One of the places Re:ZERO really shines is with its Japanese voice cast. My favourite among the cast is Yusuke Kobayashi (Shin Wolford in Wise Man’s Grandchild, Vooren Glantz in The Saga of Tanya the Evil) who plays Subaru because he manages to perfectly capture the frantic madness consuming the protagonist over the course of these episodes. I also want to give a shout out to Yoshitsugu Matsuoka (Kirito in Sword Art Online, Bell in Is It Wrong to Try to Pick Up Girls in a Dungeon?) who plays Betelgeuse, one of the leaders of the Witch’s Cult. Betelgeuse is a crazed, ruthless villain who would stop at nothing to kill anyone who gets in the way of him and Emilia. It’s a very different role to the ones Matsuoka normally plays, but he steps up to it wonderfully. The performance conveys that sense of true madness Betelgeuse requires and Matsuoka has a wide vocal range, allowing him to up the ante for the more demanding scenes.

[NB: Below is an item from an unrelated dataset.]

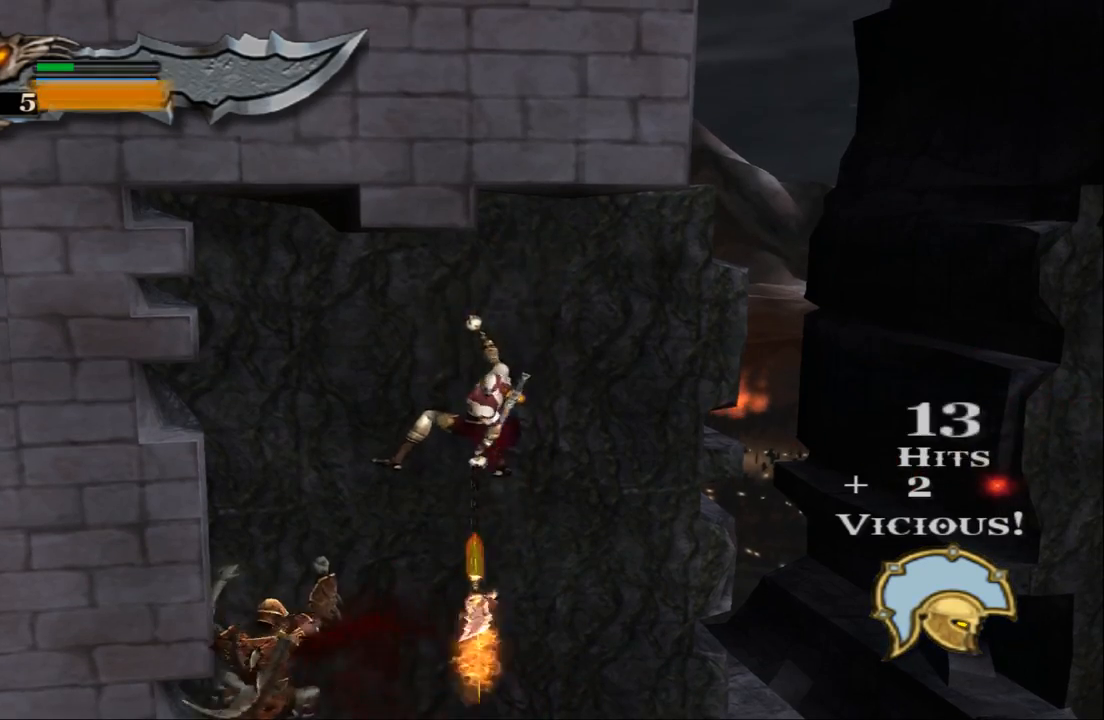
{"buttons": [], "left_stick": "down", "right_stick": "center", "events": [[67, "SQUARE", "up"], [133, "SQUARE", "down"], [233, "SQUARE", "up"], [333, "SQUARE", "down"], [467, "SQUARE", "up"]]}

This release of Re:ZERO also contains an English dub but having not watched Part 1 dubbed, I decided to only sample a small section of it. What I checked out was an okay watch but the English cast don’t capture the same charm of the characters that the Japanese cast do. Perhaps if I’d watched it dubbed from the beginning I would have warmed to it, but at this point I’m incredibly fond of the Japanese team.
As previously mentioned this release comes to the UK once again thanks to Anime Limited and is available on DVD and as a collector’s edition Blu-ray set. The collector’s edition includes a 52- page booklet, and on-disc extras include trailers and Episodes 1-14 of Re:ZERO Petit (shorts featuring chibi versions of cast of Re:ZERO joking about more everyday subjects). If you’ve been watching this season’s Isekai Quartet, you’ll know what to expect.
Overall, the second half of Re:ZERO offers a fascinating, engrossing watch as Subaru falls apart and then rises up anew. With a final arc that brings this first season to a wonderfully satisfying conclusion, Re:ZERO Part 2 will undoubtedly claim a piece of your heart.